Według niego, złoty słabnie i to może być trochę zaskoczenie dla tych inwestorów, którzy spodziewali się, że wyciszenie tematów eskalacji wojen handlowych przyniesie jakieś korzyści, np. rajd ryzyka. Ten widać jeszcze na giełdach, które dzisiaj reagują pozytywnie, zwłaszcza są szanse na dobre otwarcie na Wall Street w poniedziałek.
– Porozumienie handlowe pomiędzy Unią Europejską a USA jest porozumieniem asymetrycznym, czyli premiuje Amerykanów. Nie będą płacić ceł do Unii, tylko Unia będzie płaciła stawkę celną dla USA i to będzie 15% od towarów.
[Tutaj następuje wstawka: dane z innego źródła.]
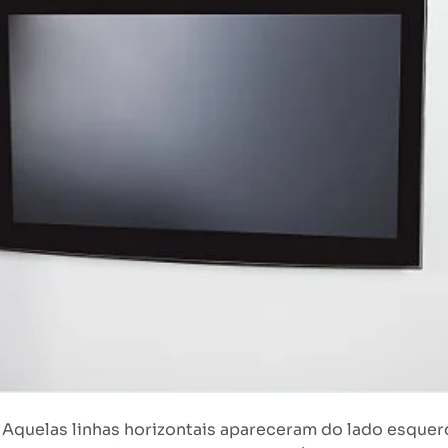
 Aquelas linhas horizontais apareceram do lado esque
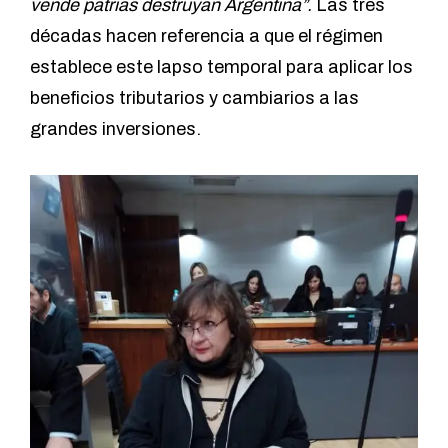
vende patrias destruyan Argentina”.
Las tres
décadas hacen referencia a que el régimen
establece este lapso temporal para aplicar los
beneficios tributarios y cambiarios a las
grandes inversiones.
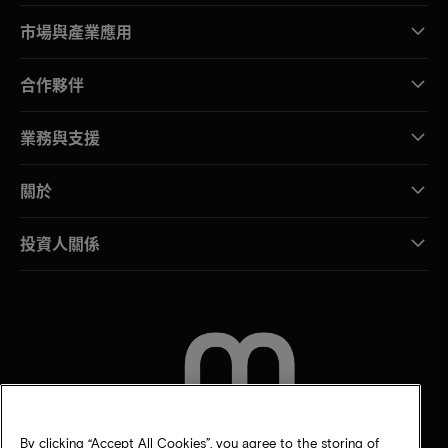
市場與產業應用
合作夥伴
業務與支援
關於
投資人關係
聯絡我們
By clicking “Accept All Cookies”, you agree to the storing of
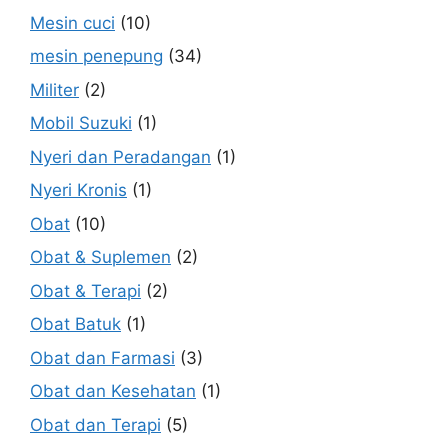
Mesin cuci
(10)
mesin penepung
(34)
Militer
(2)
Mobil Suzuki
(1)
Nyeri dan Peradangan
(1)
Nyeri Kronis
(1)
Obat
(10)
Obat & Suplemen
(2)
Obat & Terapi
(2)
Obat Batuk
(1)
Obat dan Farmasi
(3)
Obat dan Kesehatan
(1)
Obat dan Terapi
(5)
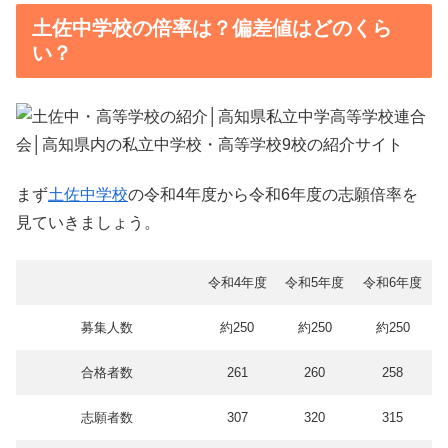
土佐中学校の倍率は？偏差値はどのくら
い？
まず
土佐中学校
の令和4年度から令和6年度の志願倍率を
見ていきましょう。
令和4年度
令和5年度
令和6年度
約250
約250
約250
募集人数
合格者数
261
260
258
志願者数
307
320
315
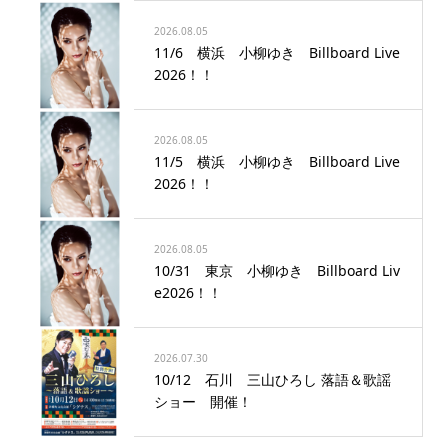
2026.08.05
11/6 横浜 小柳ゆき Billboard Live
2026！！
2026.08.05
11/5 横浜 小柳ゆき Billboard Live
2026！！
2026.08.05
10/31 東京 小柳ゆき Billboard Liv
e2026！！
2026.07.30
10/12 石川 三山ひろし 落語＆歌謡
ショー 開催！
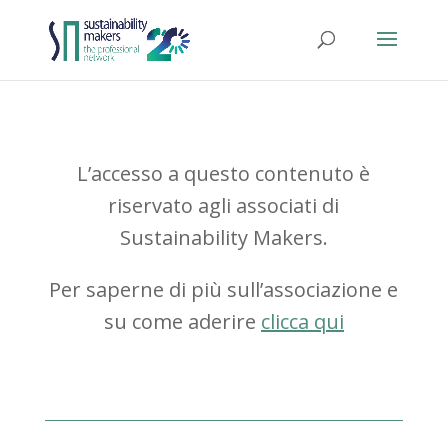
L’accesso a questo contenuto è
riservato agli associati di
Sustainability Makers.
Per saperne di più sull’associazione e
su come aderire
clicca qui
Będą oczywiście różne wyjątki – wyliczył.
Analityk wyjaśnił, że niektóre produkty będą objęte zerową stawką celną, a niektóre jak na przykład stal czy aluminium dalej będą na stawce 50%. Natomiast z drugiej strony to jest wybór mniejszego zła.
– Reasumując, dobrze jest, że mamy temat umów handlowych zamykany, to stwarza większą przejrzystość dla biznesu i dla gospodarki. Natomiast to, że dolar jest silniejszy, to nie jest nic złego, jest też naturalne zachowanie rynku i po części pozytywne dla Europejczyków – wyjaśnił.
Jego zdaniem, naturalne zachowanie rynku, gdzie złoty się osłabia, ale to nie potrwa miesiącami, raczej kilkanaście dni, może do kilku tygodni.
– Jeżeli chodzi o poziomy, to dolar-złoty ma szansę wrócić w okolice 3,68-3,69 jeszcze w tym tygodniu. Z kolei euro-złoty mógłby wzrosnąć do poziomu 4,27-4,29 – podsumował Rogalski.